The Chaplain, a hulky scamp with a toper's face and as vigorous of bone as his Captain, wore under his iron coat of mail a monk's gown and on his head a steel helmet.
"My son," said he to the bastard of Norfolk, "without meaning to offend you, I shall have to call your attention to the fact that this is the third time you put your wine pouch to your mouth without offering your brother in Beelzebub to quench his thirst."
"What have you eaten, Chaplain, to make you so thirsty?"
"By the devil! I have been eating with my eyes the ham that you have been devouring with your teeth."
"Why, then, quench your thirst by seeing me drink! Your health, friend!"

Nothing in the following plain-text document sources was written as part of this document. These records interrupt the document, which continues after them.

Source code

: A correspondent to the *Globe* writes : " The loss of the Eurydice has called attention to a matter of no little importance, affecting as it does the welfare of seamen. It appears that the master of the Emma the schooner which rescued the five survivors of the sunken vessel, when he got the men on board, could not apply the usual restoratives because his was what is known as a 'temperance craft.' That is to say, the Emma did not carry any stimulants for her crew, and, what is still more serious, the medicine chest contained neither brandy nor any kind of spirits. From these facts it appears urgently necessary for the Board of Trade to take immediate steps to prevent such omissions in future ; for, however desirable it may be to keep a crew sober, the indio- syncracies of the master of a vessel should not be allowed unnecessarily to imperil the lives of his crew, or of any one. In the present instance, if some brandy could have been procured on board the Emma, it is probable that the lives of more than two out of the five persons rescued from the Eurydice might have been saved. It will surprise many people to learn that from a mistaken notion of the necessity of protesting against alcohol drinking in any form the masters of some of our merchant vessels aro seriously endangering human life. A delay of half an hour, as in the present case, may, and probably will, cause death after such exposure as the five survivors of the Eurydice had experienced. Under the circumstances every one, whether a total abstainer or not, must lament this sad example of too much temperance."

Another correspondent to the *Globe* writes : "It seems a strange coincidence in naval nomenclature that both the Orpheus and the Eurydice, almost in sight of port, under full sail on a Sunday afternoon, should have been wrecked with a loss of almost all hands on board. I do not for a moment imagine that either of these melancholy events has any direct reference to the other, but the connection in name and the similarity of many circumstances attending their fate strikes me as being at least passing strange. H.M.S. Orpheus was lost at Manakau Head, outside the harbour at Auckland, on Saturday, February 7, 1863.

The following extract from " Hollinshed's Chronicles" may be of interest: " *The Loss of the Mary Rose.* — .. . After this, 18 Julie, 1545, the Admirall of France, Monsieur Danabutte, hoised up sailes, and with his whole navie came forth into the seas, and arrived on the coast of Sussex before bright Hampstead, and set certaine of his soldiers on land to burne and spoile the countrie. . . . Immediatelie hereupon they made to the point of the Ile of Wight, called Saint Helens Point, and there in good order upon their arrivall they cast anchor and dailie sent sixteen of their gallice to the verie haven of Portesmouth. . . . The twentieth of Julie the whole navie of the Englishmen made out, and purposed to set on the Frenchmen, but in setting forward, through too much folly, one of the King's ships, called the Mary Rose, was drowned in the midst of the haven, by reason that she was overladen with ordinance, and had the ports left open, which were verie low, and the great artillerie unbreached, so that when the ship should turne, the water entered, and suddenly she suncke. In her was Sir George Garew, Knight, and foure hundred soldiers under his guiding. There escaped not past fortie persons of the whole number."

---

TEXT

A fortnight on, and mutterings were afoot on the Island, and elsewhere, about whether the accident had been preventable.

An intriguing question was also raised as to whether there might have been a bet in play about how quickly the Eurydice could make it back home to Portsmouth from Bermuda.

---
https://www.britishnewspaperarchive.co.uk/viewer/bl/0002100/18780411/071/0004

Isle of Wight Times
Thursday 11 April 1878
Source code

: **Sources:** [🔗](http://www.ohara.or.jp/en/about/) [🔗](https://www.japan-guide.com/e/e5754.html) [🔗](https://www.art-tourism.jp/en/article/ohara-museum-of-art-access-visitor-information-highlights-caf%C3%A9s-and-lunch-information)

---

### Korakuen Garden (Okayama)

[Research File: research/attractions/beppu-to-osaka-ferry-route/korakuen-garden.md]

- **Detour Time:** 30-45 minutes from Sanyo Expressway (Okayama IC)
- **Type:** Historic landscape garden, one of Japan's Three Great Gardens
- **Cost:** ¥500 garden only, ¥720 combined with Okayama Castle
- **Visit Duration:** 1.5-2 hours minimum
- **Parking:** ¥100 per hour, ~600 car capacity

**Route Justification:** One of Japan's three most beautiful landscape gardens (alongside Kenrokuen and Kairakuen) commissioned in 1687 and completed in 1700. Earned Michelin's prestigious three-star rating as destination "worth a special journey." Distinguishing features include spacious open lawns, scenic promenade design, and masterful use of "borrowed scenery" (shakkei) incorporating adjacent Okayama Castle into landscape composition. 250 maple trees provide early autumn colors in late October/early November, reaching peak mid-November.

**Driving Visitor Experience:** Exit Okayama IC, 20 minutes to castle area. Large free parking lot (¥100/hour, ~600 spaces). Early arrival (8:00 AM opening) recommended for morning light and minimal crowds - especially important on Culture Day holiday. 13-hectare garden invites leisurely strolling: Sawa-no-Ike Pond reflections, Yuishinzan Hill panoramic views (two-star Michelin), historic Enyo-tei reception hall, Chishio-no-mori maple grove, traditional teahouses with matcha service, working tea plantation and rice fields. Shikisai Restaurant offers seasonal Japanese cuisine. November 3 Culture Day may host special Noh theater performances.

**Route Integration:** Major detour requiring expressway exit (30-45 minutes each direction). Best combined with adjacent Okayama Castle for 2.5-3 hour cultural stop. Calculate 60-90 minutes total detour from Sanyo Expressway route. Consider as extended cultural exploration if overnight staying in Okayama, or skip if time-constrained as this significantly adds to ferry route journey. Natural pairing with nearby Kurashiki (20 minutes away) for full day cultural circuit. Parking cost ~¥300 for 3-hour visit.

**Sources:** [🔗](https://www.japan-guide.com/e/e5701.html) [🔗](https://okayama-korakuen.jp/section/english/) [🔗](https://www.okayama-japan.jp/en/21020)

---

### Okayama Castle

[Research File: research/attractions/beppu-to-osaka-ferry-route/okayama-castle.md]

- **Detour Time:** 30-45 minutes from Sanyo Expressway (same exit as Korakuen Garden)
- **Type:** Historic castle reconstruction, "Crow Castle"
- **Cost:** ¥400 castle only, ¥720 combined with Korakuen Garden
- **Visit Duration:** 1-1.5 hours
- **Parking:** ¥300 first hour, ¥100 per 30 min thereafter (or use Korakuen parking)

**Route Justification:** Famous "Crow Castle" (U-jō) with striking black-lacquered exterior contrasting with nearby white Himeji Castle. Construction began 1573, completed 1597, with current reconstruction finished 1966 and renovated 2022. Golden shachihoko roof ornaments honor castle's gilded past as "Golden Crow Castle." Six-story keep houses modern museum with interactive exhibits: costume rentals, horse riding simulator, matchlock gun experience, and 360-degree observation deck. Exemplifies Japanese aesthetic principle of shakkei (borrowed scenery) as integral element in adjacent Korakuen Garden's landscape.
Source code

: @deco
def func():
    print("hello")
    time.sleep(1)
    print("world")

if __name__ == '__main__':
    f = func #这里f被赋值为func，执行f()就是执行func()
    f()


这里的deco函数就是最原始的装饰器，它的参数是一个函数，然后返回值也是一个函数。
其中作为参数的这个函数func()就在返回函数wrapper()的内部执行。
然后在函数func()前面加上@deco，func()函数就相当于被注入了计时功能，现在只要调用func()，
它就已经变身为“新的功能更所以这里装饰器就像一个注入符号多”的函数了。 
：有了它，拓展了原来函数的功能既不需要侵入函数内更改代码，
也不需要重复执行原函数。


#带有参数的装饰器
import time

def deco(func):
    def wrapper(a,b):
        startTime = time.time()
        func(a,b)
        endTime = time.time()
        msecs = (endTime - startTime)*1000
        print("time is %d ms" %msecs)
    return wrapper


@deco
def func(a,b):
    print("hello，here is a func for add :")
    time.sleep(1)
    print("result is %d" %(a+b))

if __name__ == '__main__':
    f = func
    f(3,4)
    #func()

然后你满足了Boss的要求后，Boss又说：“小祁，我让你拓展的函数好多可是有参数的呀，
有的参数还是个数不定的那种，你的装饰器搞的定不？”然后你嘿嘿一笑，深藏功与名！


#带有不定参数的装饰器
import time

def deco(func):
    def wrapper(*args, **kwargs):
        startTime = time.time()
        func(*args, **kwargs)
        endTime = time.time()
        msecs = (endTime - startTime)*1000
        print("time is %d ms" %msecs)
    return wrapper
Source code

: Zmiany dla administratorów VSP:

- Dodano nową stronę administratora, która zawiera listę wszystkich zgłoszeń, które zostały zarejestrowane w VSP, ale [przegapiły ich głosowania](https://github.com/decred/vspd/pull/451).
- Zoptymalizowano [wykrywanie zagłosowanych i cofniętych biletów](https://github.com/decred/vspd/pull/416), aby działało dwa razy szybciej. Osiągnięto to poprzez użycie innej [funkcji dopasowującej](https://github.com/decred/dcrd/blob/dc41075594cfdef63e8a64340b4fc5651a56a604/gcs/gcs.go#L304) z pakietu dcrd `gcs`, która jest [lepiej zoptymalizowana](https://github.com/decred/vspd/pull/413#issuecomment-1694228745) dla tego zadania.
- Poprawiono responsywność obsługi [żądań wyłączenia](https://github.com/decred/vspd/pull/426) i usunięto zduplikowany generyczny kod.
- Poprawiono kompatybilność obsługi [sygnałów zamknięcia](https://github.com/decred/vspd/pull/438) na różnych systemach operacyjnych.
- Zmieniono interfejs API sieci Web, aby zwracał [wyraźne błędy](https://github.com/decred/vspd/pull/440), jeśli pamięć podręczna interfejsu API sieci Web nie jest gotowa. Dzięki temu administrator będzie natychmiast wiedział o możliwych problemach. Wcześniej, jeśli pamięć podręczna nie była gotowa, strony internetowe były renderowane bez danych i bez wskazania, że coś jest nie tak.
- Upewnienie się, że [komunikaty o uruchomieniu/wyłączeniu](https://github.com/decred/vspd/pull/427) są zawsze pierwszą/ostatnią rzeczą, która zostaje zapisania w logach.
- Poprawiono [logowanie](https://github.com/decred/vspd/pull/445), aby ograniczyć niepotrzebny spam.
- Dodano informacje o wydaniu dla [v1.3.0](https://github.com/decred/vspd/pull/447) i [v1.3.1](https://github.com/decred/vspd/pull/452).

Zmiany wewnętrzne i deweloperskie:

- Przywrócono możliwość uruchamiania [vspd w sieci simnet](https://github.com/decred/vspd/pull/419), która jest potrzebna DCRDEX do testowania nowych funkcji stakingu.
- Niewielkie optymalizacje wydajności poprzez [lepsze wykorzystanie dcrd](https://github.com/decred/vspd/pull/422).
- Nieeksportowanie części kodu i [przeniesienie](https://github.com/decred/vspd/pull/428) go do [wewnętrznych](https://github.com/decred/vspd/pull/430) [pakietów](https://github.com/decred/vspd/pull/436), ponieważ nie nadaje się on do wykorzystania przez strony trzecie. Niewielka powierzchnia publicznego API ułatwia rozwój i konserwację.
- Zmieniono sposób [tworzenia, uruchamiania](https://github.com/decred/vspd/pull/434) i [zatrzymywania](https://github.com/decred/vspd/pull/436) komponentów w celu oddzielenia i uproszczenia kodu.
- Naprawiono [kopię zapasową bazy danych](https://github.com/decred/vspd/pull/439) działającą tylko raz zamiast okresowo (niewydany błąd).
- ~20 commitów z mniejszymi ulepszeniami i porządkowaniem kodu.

"Sacrilege! To refuse wine to a thirsty chaplain! I would prefer, for the sake of your salvation, to see you again journey a whole day on a stretch in a chariot drawn by St. Patrick, the abbot, and his 'chapter.'"
"Pshaw!" hissed Griffith; "there were relays."
"True, several relays, each of twelve monks, and they were successively hitched. It was in your favor."
"There, devil's Chaplain, drink! Drink to my amorous exploits!"
After having kept for a seemingly interminable time his lips glued to the orifice of the pouch that the Captain had passed over to him, the Chaplain detached them for a moment, not so much for the purpose of answering his worthy chief as for the purpose of taking breath. Breathing heavily, he asked: "What amorous exploits? Sacred or profane ones?" and then proceeded to quaff.